Physics-Informed Holomorphic Neural Networks (PIHNNs): Solving Linear Elasticity Problems

TL;DR

This paper introduces physics-informed holomorphic neural networks (PIHNNs) for solving linear elasticity boundary value problems, leveraging complex analysis to improve efficiency, accuracy, and applicability to complex geometries.

Contribution

The paper develops a novel PIHNN framework that inherently satisfies elasticity equations using holomorphic functions, with a universal approximation theorem and tailored initialization for enhanced training.

Findings

PIHNNs outperform standard PINNs in training efficiency.

PIHNNs require fewer boundary evaluations and less memory.

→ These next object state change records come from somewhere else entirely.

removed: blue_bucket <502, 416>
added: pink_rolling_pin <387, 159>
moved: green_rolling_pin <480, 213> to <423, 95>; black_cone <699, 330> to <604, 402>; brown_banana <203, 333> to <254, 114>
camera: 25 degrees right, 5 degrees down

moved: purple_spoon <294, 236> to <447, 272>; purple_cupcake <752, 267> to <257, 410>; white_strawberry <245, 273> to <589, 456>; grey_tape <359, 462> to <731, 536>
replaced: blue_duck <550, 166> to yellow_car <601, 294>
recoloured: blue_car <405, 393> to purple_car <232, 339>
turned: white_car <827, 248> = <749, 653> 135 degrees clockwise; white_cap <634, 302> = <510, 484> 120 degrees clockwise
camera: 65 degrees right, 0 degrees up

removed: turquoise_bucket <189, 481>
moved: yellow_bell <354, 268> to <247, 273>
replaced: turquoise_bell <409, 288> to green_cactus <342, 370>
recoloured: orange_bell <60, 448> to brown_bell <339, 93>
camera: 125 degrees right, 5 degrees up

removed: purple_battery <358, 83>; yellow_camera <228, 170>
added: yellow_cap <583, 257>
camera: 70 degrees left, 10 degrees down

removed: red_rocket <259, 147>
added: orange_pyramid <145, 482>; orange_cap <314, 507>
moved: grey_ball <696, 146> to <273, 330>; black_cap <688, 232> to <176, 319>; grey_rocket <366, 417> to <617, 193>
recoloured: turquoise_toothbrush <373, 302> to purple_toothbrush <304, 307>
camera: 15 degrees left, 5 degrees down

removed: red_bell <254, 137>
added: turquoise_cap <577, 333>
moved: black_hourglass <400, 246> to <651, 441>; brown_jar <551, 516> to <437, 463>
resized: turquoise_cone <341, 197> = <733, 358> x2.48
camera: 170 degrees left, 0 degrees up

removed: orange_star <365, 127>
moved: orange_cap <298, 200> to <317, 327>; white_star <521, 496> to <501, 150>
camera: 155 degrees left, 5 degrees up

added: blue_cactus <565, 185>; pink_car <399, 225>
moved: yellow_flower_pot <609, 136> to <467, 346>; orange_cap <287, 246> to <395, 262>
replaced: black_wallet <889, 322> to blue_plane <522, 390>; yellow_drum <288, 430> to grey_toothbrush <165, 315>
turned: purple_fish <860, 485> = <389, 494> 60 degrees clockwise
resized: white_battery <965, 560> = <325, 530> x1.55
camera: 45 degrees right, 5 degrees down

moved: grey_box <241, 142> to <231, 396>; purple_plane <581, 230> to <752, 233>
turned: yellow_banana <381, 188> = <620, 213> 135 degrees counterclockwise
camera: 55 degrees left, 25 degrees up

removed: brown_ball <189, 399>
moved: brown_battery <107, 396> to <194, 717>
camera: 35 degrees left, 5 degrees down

The method effectively handles complex, multiply-connected geometries.

Abstract

We propose physics-informed holomorphic neural networks (PIHNNs) as a method to solve boundary value problems where the solution can be represented via holomorphic functions. Specifically, we consider the case of plane linear elasticity and, by leveraging the Kolosov-Muskhelishvili representation of the solution in terms of holomorphic potentials, we train a complex-valued neural network to fulfill stress and displacement boundary conditions while automatically satisfying the governing equations. This is achieved by designing the network to return only approximations that inherently satisfy the Cauchy-Riemann conditions through specific choices of layers and activation functions. To ensure generality, we provide a universal approximation theorem guaranteeing that, under basic assumptions, the proposed holomorphic neural networks can approximate any holomorphic function. Furthermore, we suggest a new tailored weight initialization technique to mitigate the issue of vanishing/exploding gradients. Compared to the standard PINN approach, noteworthy benefits of the proposed method for the linear elasticity problem include a more efficient training, as evaluations are needed solely on the boundary of the domain, lower memory requirements, due to the reduced number of training points, and $C^\infty$ regularity of the learned solution. Several benchmark examples are used to verify the correctness of the obtained PIHNN approximations, the substantial benefits over traditional PINNs, and the possibility to deal with non-trivial, multiply-connected geometries via a domain-decomposition strategy.